Wilf Birkett

Personal information
- Full name: Wilfred Birkett
- Date of birth: 26 June 1922
- Place of birth: Haydock, England
- Date of death: 24 December 1993 (aged 71)
- Place of death: Haydock, England
- Height: 5 ft 9+1⁄2 in (1.77 m)
- Position: Goalkeeper

Senior career*
- Years: Team / Apps / (Gls)
- Haydock C & B
- 1944–1946: Everton / 0 / (0)
- 1946–1952: Southport / 162 / (0)
- 1952–1953: Shrewsbury Town / 20 / (0)
- 1953–1954: Southport / 15 / (0)
- 1958–196?: Wigan Athletic

= Wilf Birkett =

English footballer (1922–1993)

Wilfred Birkett (26 June 1922 – 24 December 1993) was an English professional footballer who made nearly 200 appearances in the Football League playing as a goalkeeper for Southport and Shrewsbury Town.

==Life and career==
Birkett was born in Haydock, Lancashire, in 1922. He joined Everton from Haydock Cricket and Bowling Club during the Second World War, but never played for their first team, and moved on to Southport in November 1946. He spent six years at Southport, then lost his place to Ray Minshull and signed for a season with Shrewsbury Town, when he was noted as a "Fine goalkeeper" despite being deaf. Returning to Southport in 1953, he regained his first-team place but was forced to retire on medical advice because his right shoulder was prone to dislocation. He remained at the club as assistant trainer for four years, and then spent 12 years as trainer at non-league club Wigan Athletic.

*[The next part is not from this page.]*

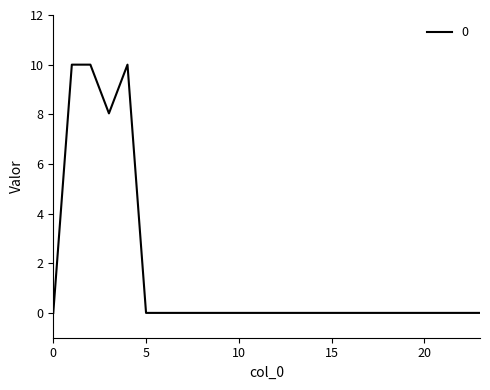

What is the difference between the maximum and minimum values?

10.0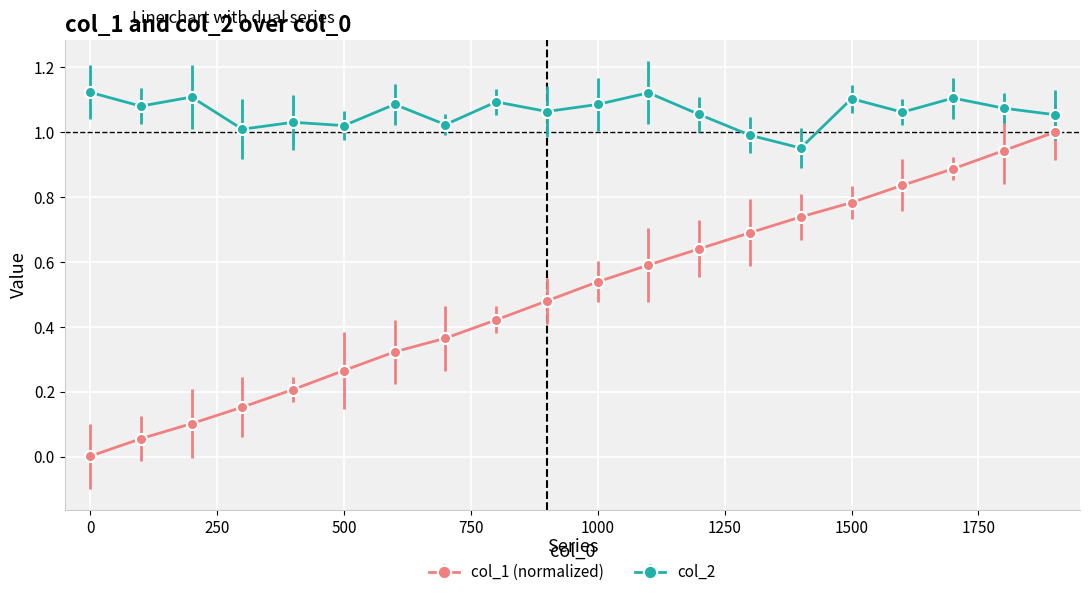

Which series has the widest spread of values?

col_1 (normalized)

He played for them occasionally, notably in the first round proper of the 1962–63 FA Cup against Gateshead; Wigan lost 2–1.

After retirement from playing football he was employed in the Parks Department of the municipal council at Ashton-under-Lyne. Birkett died at his Haydock home in 1993 at the age of 71.

Two brothers, Ronnie and Cliff, were also professional footballers.